Entre
las cosas alivianadas de los años ochenta destacaban dos estaciones de radio,
Rock 101 y Radio Educación. La primera cambió la concepción tradicional de las
estaciones roqueras en México, y ayudó a difundir, entre otras cosas, el buen
rock en español (que en los años setenta era prácticamente inexistente). Radio
Educación tenía un espectro todavía más amplio, y en los tiempos en que no
había otra alternativa musical en el auto que la radio, este tándem constituía
un verdadero oasis (porque desde entonces el tráfico capitalino es un caos;
sólo que antes los conductores eran todavía más cafres).
Esto
viene a cuento porque una vez venía yo escuchando Radio Educación rumbo a una
junta de la Comisión de Análisis en la oficina de apoyo al grupo parlamentario
del PSUM, que estaba en Lafragua. Y estaban pasando una canción triste, muy triste, que quién
sabe por qué recónditas razones me llegó al alma y la apuñaló. Al estacionar,
ya estaba yo bañado en lágrimas. Se llama “Cómo torturar un gato”, de Víctor
Manuel:
Arrancarle el bigote que es su tacto;
Repetirle cien veces que es un guarro
Y crearle complejo de tarado.
Prohibirle que duerma recostado,
Prohibirle que fume celtas largos,
Recordarle su origen desgraciado
De una madre soltera y un gusano.
Sin mirarle a la cara regañarlo
Porque acude a la misa y al rosario;
Que sexualmente es bastante raro
Y no tiene valor para aceptarlo.
Y si no hay interés en torturarlo
Se le desprecia un mes de tres a cuatro,
Repitiéndole frases como ésta:
Suficiente desgracia tienes con ser gato.

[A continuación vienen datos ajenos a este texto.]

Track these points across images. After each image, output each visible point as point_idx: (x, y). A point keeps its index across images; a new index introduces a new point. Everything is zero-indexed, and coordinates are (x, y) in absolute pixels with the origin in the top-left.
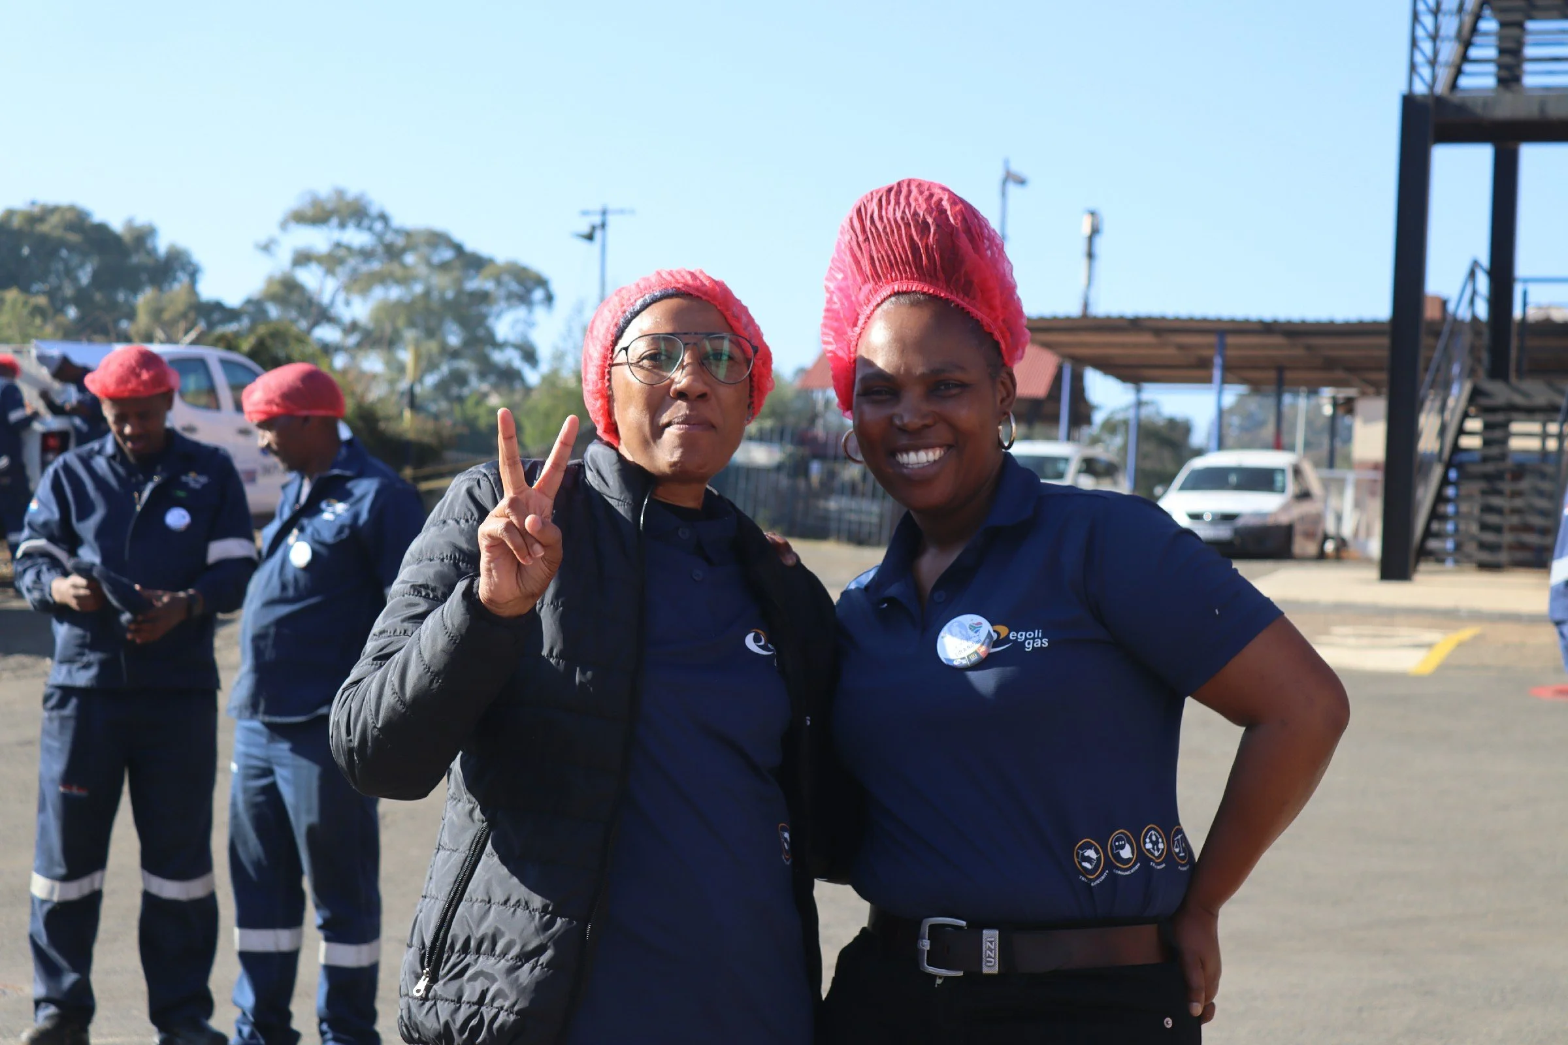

La reunión posterior a ese llanto transcurrió con
tranquilidad, pero extrañamente la recuerdo muy bien (una intervención de
Carlos Márquez sobre transferencias familiares y movilidad social; una
acotación personal de Enrique Provencio al respecto), porque traía los sentidos
insólitamente prendidos.
Al salir, me quedó claramente la impresión de que tenía una
insatisfacción profunda, una herida escondida. Quise escudriñar en mí para
encontrarla, pero me topé con muy poco. Mejor puse otra música, un buen
rockcito, y lo olvidé por un tiempo. Pero ahí estaba, pertinaz, la desgarradura.